Creating a hierarchical Sunburst chart to show theme breakdowns...


In [16]:
# In your Kaggle Cell

# --- The "Problem Priority Matrix": Sentiment vs. Frequency ---
print("Creating a Sentiment vs. Frequency scatter plot...")

# 1. Get the Frequency data
theme_freq = df_base["theme"].value_counts().reset_index()
theme_freq.columns = ["Theme", "Frequency (Number of Reviews)"]

# 2. Get the Sentiment data
theme_sent = df_base.groupby("theme")["sentiment_score"].mean().reset_index()
theme_sent.columns = ["Theme", "Average Sentiment Score"]

# 3. Merge them into one DataFrame
priority_df = pd.merge(theme_freq, theme_sent, on="Theme")
priority_df = priority_df[
    ~priority_df["Theme"].isin(["Outliers / Generic", "Other/Misc."])
]


# 4. Create the Scatter Plot
fig_scatter = px.scatter(
    priority_df,
    x="Frequency (Number of Reviews)",
    y="Average Sentiment Score",
    text="Theme",  # Label each point with the theme name
    size="Frequency (Number of Reviews)",  # Make bubbles bigger for more frequent topics
    color="Average Sentiment Score",
    color_continuous_scale="Reds_r",
    title="<b>Problem Priority Matrix: Which Complaints Matter Most?</b>",
    template="plotly_white",
)

# Add annotations to create quadrants
fig_scatter.update_traces(textposition="top center")
fig_scatter.add_vline(
    x=priority_df["Frequency (Number of Reviews)"].mean(),
    line_dash="dash",
    annotation_text="Avg. Frequency",
)
fig_scatter.add_hline(
    y=priority_df["Average Sentiment Score"].mean(),
    line_dash="dash",
    annotation_text="Avg. Sentiment",
)
fig_scatter.update_layout(title_x=0.5)
fig_scatter.show()

Creating a Sentiment vs. Frequency scatter plot...
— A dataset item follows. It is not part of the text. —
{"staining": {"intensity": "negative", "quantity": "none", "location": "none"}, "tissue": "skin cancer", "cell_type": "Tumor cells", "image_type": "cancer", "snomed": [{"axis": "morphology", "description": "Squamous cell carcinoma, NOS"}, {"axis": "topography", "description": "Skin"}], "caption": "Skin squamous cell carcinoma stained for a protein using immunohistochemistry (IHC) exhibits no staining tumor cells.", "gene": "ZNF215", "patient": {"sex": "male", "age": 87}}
# **TIME SERIES ANALYSIS**

In [17]:
# 1. Prepare the data
df_base["date"] = pd.to_datetime(df_base["date"], errors="coerce")
df_base.dropna(subset=["date"], inplace=True)
plot_df_time_base = df_base[
    ~df_base["theme"].isin(["Outliers / Generic", "Other/Misc.", "Uncategorized"])
]

# 2. Group by month
monthly_trends_base = (
    plot_df_time_base.groupby([pd.Grouper(key="date", freq="M"), "theme"])
    .size()
    .reset_index(name="review_count")
)
monthly_trends_base["month"] = (
    monthly_trends_base["date"].dt.to_period("M").dt.to_timestamp()
)

# 3. Create the Visualization
fig_timeseries_base = px.line(
    monthly_trends_base,
    x="month",
    y="review_count",
    color="theme",
    markers=True,
    title="<b>Baseline App (Calm): Evolution of User Complaints Over Time</b>",
    labels={"month": "Month", "review_count": "Number of Negative Reviews"},
    template="plotly_white",
)

fig_timeseries_base.update_layout(title_x=0.5, legend_title_text="Complaint Theme")
fig_timeseries_base.show()

In [18]:
# --- Final Step: Save the Enriched DataFrame ---

# Define the output filename
output_filename_base = "baseline_app_themed_and_scored.csv"

# Save the DataFrame to a new CSV file
df_base.to_csv(output_filename_base, index=False)

print(f"Successfully saved the final, enriched dataset to: {output_filename_base}")
print("You can now find this file in the 'Output' section of this notebook on Kaggle.")

Successfully saved the final, enriched dataset to: baseline_app_themed_and_scored.csv
You can now find this file in the 'Output' section of this notebook on Kaggle.